Si le mouvement coopératif a connu un tel essor au Canada, dans vos pays, partout dans le monde, c'est qu'il répond partout au même besoin : la réconciliation de la justice sociale et de la croissance économique au moyen de l'entraide et de la démocratie. Au siècle dernier, on ne parlait pas encore de mondialisation, mais les excès du capitalisme débridé et le chômage engendrés par la Révolution industrielle ont suscité la création des premières coopératives, à la faveur, il faut bien le dire, de la liberté d'association qui vient avec le libéralisme politique.
Qu'il s'agisse de donner accès au crédit ou au logement, de favoriser l'épargne et le réinvestissement dans la communauté, ou de rendre plus accessibles les produits de consommation essentiels, les coopératives aident à combattre la pauvreté sous toutes ses formes et contribuent au développement durable des collectivités.
École de la démocratie, les coopératives donnent à leurs membres l'occasion d'apprendre à négocier, à diriger, à assumer des responsabilités, à travailler en groupe, à voter dans l'égalité, une personne-un vote, sans égard au sexe, à la race, à la religion ou à l'âge.
Aujourd'hui, la mondialisation, avec la concentration économique qu'elle entraîne, oblige les coopératives à faire face, dans leur secteur, à la concurrence d'entreprises devenues géantes. On le voit au Canada et certainement aussi dans vos pays : elles se regroupent, elles établissent des alliances stratégiques avec des partenaires hors du mouvement coopératif. Le défi pour elles sera de demeurer compétitives tout en respectant les idéaux coopératifs. Elles vont relever ce défi et ainsi contribuer à donner un visage humain à la mondialisation.
L'ONU en est tout à fait consciente. Comme vous le savez, elle est appelée cette année à discuter d'un rapport sur les mesures législatives et administratives prises dans divers pays en vue d'accorder aux coopératives un cadre juridique propice.
Le Canada aussi est conscient du rôle que les coopératives doivent jouer face à la mondialisation. C'est pourquoi la nouvelle loi canadienne régissant les coopératives, sanctionnée le 31 mars 1998, donne davantage de flexibilité aux coopératives pour avoir accès à des capitaux, tout en respectant leurs caractéristiques propres dont celle du contrôle démocratique par les membres. Des coopératives francophones et anglophones de tout le pays ont travaillé main dans la main, pendant des années, pour en arriver à cette nouvelle loi.
C'est pourquoi aussi l'Agence canadienne de développement international, l'ACDI, mise depuis toujours sur le modèle coopératif dans plusieurs de ses projets d'aide aux quatre coins du monde. L'un des plus importants partenaires de l'ACDI est le Mouvement Desjardins. Les deux organismes entretiennent une relation étroite au point que l'ACDI est un bailleur de fonds privilégié de Développement international Desjardins.

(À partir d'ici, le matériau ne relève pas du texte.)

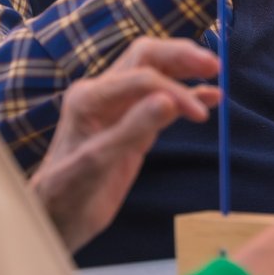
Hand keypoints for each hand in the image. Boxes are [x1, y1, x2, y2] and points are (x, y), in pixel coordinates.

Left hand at [31, 39, 219, 251]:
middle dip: (181, 57)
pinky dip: (187, 94)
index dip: (175, 90)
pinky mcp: (133, 123)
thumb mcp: (98, 161)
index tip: (200, 115)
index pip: (141, 78)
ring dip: (185, 69)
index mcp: (89, 96)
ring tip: (215, 71)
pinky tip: (211, 94)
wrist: (58, 217)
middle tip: (214, 65)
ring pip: (156, 72)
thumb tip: (170, 100)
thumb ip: (133, 129)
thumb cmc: (68, 191)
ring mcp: (119, 107)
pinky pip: (163, 100)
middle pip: (147, 58)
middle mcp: (103, 93)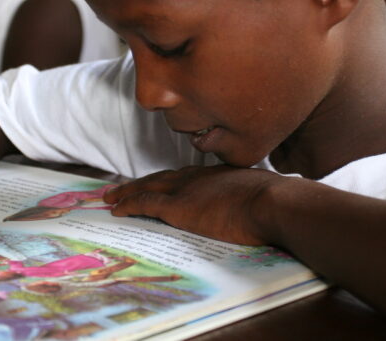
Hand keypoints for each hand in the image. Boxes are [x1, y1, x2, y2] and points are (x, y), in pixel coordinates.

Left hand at [103, 165, 285, 245]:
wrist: (272, 202)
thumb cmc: (276, 203)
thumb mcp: (261, 194)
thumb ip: (250, 199)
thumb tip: (258, 209)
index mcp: (216, 175)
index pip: (184, 176)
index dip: (167, 181)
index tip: (157, 184)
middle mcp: (196, 177)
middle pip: (160, 178)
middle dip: (140, 183)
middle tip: (120, 188)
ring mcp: (185, 190)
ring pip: (146, 188)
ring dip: (126, 192)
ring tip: (110, 197)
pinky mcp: (177, 207)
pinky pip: (144, 204)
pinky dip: (127, 205)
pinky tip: (115, 210)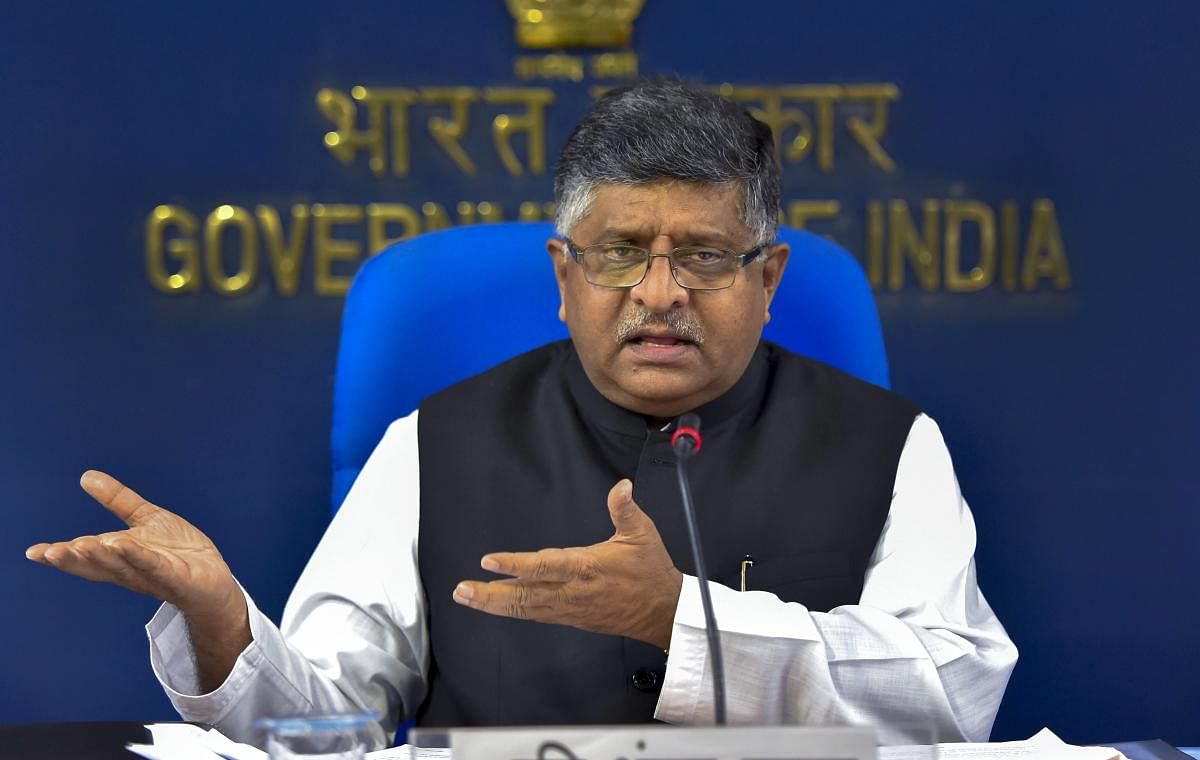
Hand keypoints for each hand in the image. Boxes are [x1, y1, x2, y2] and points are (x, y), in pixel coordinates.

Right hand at [25, 471, 249, 691]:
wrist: (214, 577)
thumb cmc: (177, 551)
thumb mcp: (146, 519)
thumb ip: (117, 500)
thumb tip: (86, 476)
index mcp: (118, 557)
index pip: (85, 557)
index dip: (60, 556)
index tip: (34, 552)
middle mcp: (129, 570)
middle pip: (97, 565)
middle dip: (73, 559)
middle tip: (49, 551)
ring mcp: (152, 575)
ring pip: (122, 567)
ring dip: (102, 557)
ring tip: (80, 544)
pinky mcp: (177, 578)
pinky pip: (156, 566)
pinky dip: (139, 557)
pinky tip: (124, 546)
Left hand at [453, 479, 682, 648]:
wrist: (663, 612)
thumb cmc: (651, 571)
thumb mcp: (643, 534)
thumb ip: (625, 510)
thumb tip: (621, 486)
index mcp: (586, 567)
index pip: (544, 566)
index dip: (515, 565)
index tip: (488, 562)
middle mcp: (572, 591)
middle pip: (524, 595)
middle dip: (490, 594)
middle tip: (461, 589)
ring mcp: (569, 608)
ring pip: (525, 608)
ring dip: (494, 604)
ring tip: (467, 597)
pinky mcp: (571, 617)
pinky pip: (535, 614)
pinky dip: (513, 610)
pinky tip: (495, 605)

Un nouvel accord de contribution de trois ans a d'ailleurs été conclu en avril avec les partenaires historiques de l'ACDI dont Développement international Desjardins, qui pourra compter sur 14,2 millions de dollars.
En conclusion, depuis plus d'un siècle, le mouvement coopératif réussit à marier des objectifs sociaux à des considérations de rentabilité économique. Dans ce contexte de mondialisation, il devient plus que jamais nécessaire que cette réussite se perpétue, avec les valeurs qui sous-tendent le mouvement coopératif : l'esprit communautaire, l'inclusion sociale et la démocratie.